„Noch sind wir nicht gar aus“, „Noch hat Gottes Barmherzigkeit kein Ende“. Für mich haben diese Aussagen lange Zeit einen bedrohlichen Klang gehabt: Noch nicht ..., aber wer weiß, wie lange noch? Darum sieh bloß zu, dass du die Kurve kriegst! Nimm dich in Acht, denn bald reißt der Geduldsfaden! Wessen Geduldsfaden? Natürlich der von Gott! Denn wenn man dessen Geduld zu lange strapaziert, dann hat die Barmherzigkeit eben doch ein Ende!
„Noch ist Gnadenzeit!“ so habe ich es in meiner Jugend oft gehört. Aber dieser Satz enthielt keinerlei Erleichterung, er war als Drohung zu verstehen: Wer sich jetzt nicht bekehrt, für den ist bald die Tür zu!
Und so habe ich in meiner Kindheit und frühen Jugend einen starken Druck empfunden, mich zu bekehren. Die Frage war nur: Von was?! Denn im christlichen Glauben war ich längst beheimatet. Das galt aber nichts, ohne Bekehrung. „Erst die macht dich frei von allem Druck“ hieß es. Der einzige Druck aber, den ich hatte, war der, dass ich mich bekehren sollte. Ein ziemliches Dilemma für eine junge Seele! Wie schade, dass ausgerechnet die Kirche, der doch das Evangelium, die frohe Botschaft anvertraut ist, so oft mit Druck und Angst gearbeitet hat! Ob sie wohl selbst unter Druck standen, die Altvorderen mit ihren Forderungen? Und was war das für ein Druck? Erfolgsdruck? Rechtfertigungsdruck? Versagensangst? Angst um mich?...

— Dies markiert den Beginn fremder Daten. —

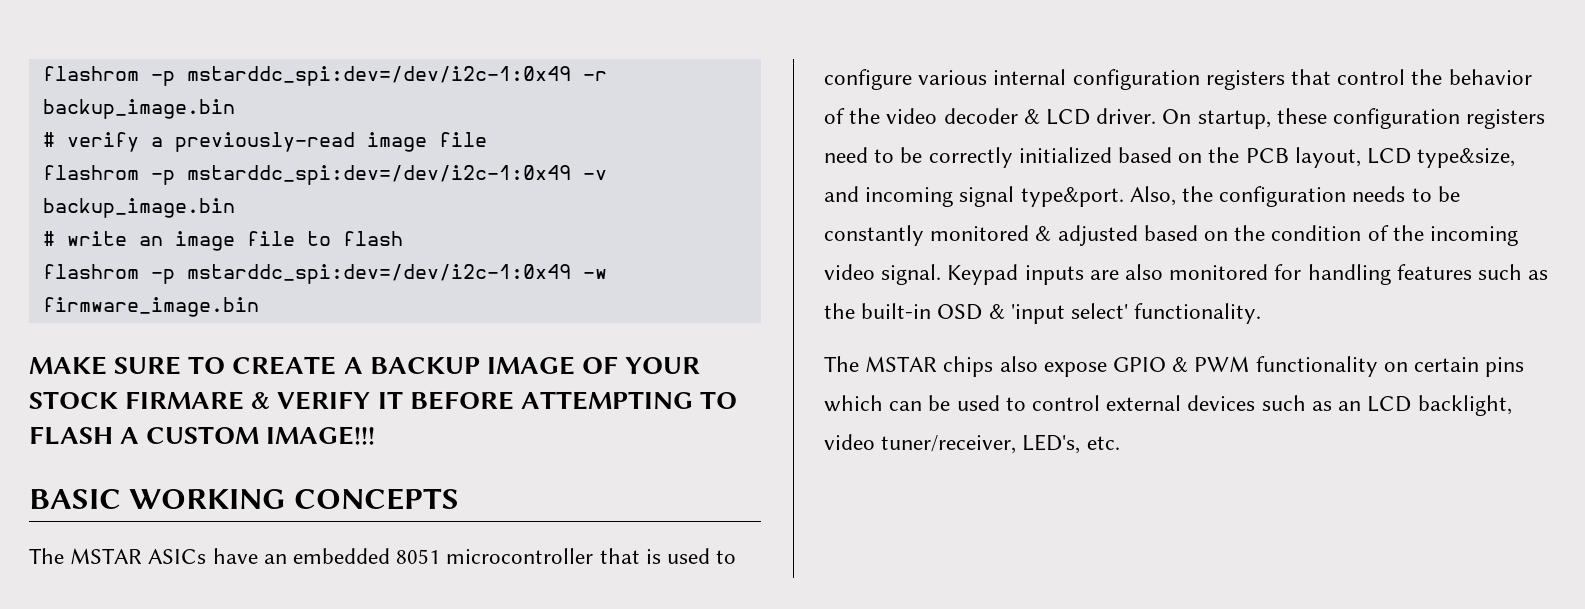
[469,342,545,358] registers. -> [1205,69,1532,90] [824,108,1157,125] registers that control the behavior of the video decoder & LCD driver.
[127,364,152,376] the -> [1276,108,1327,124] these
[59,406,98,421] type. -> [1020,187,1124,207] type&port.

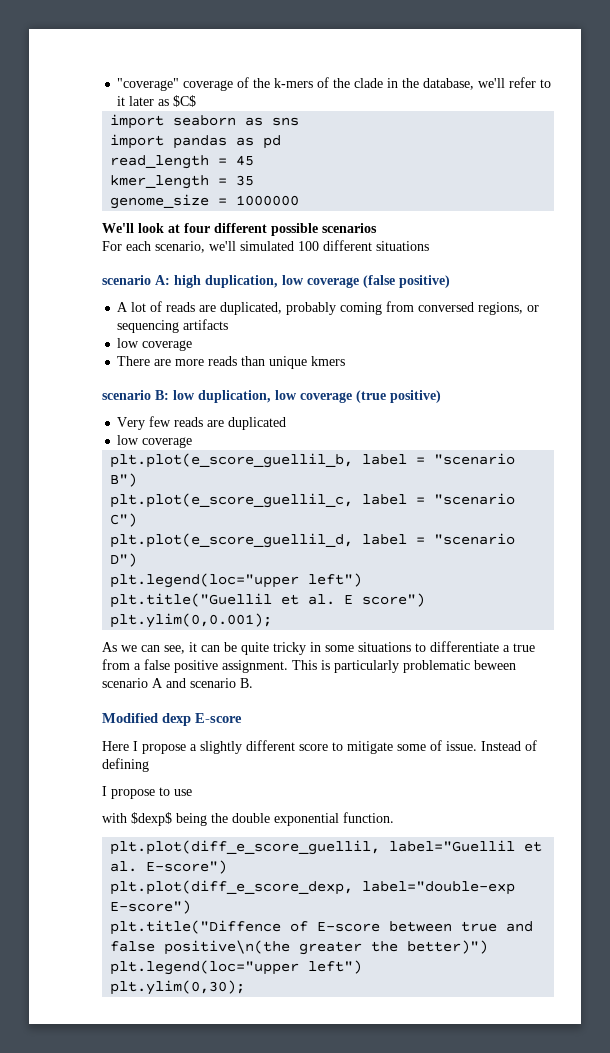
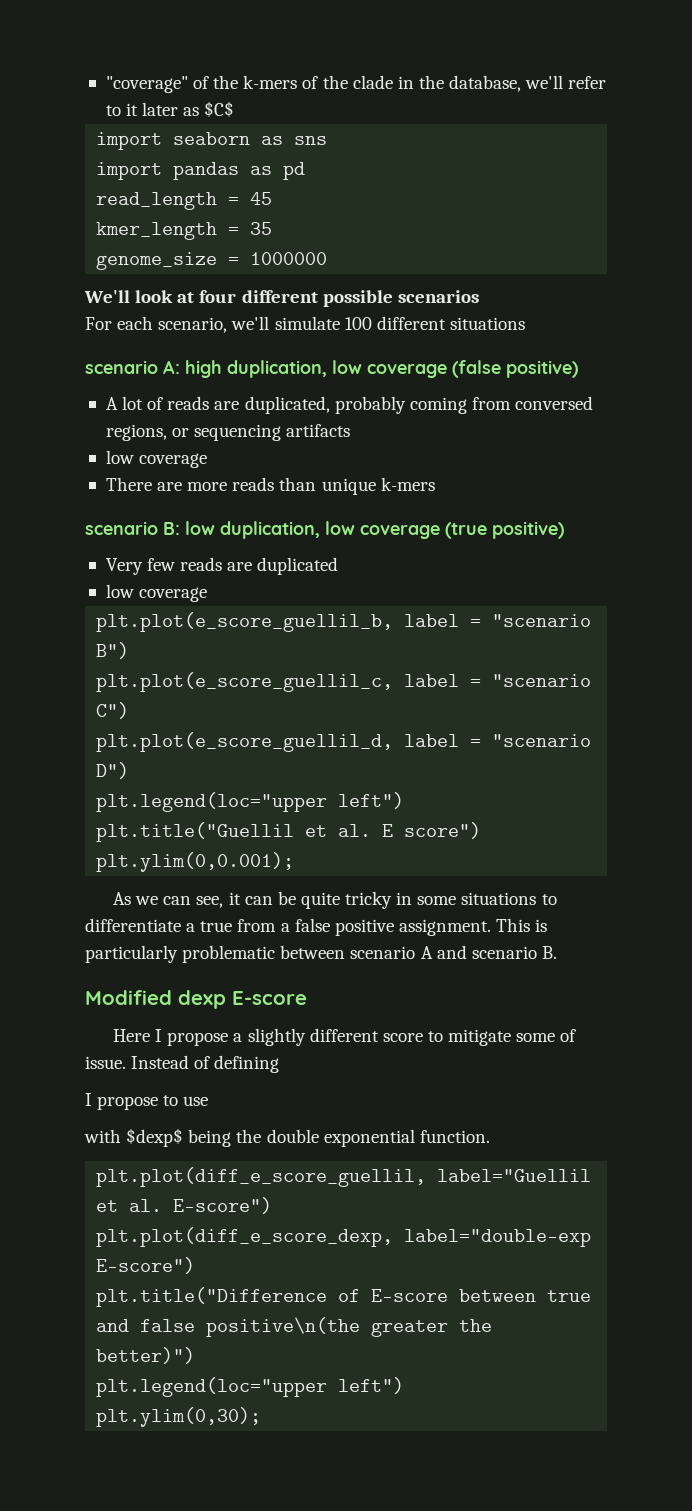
[183,80,234,91] coverage -> (188, 84) none
[240,241,294,251] simulated -> [274,316,340,330] simulate
[311,356,346,366] kmers -> [380,477,435,491] k-mers
[474,660,516,670] beween -> [280,945,346,959] between
[110,920,282,935] plt.title("Diffence -> [96,1287,328,1307] plt.title("Difference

Ganz anders die Situation im Buch der Klagelieder Jeremias. Da heben die Menschen nach einer schlimmen Krise zum ersten Mal wieder den Kopf. Noch mit Tränen in den Augen schauen sie auf das, was passiert ist: Die Katastrophe von Krieg und babylonischer Gefangenschaft war hausgemacht, eine Folge mangelnden Gottvertrauens und politischer Fehlentscheidungen. Der Gedanke lag sehr nahe: Gott hat jetzt ein für alle Mal die Geduld mit uns verloren. Stattdessen entdecken sie: Immer noch ist es mit uns nicht aus und immer noch hat Gottes Barmherzigkeit kein Ende! Wir haben schwer gelitten unter den Konsequenzen unseres eigenen Handelns. Aber so, wie die Sonne jeden Morgen neu aufgeht, so strahlt auch Gottes Güte über uns – immer noch! Gott hat uns nicht aufgegeben, denn „nicht von Herzen plagt und betrübt er die Menschen!“ Es entspricht nicht dem Herzen Gottes, Druck zu machen. Er will davon befreien!
Auch die Menschen, die der 2. Petrusbrief anspricht, befinden sich in einer beklommenen Lage. Sie erwarten nichts Gutes für die Welt, in der sie leben. Sie befürchten einen krachenden Untergang in großer Hitze! Und auch der wäre durchaus die Folge des eigenen Tuns und der eigenen Versäumnisse.
Und trotzdem haben sie das Vertrauen, dass Gottes Barmherzigkeit dabei nicht untergeht. „Wir warten aber auf einen neuen Himmel und eine neue Erde nach seiner Verheißung, in denen Gerechtigkeit wohnt.“ So heißt es im Monatsspruch für November im 2. Petrusbrief 3,13. Bekehrung ist kein Besänftigungsmittel für Gottes angespannte Geduld. Sie bedeutet eine Hinwendung zum Vertrauen auf Gottes Barmherzigkeit, die einfach nicht klein- zukriegen ist. Sie ist der feste Glaube, dass Gott mir nicht die Tür vor der Nase zuschlägt, und dass darum ein Neuanfang immer möglich ist.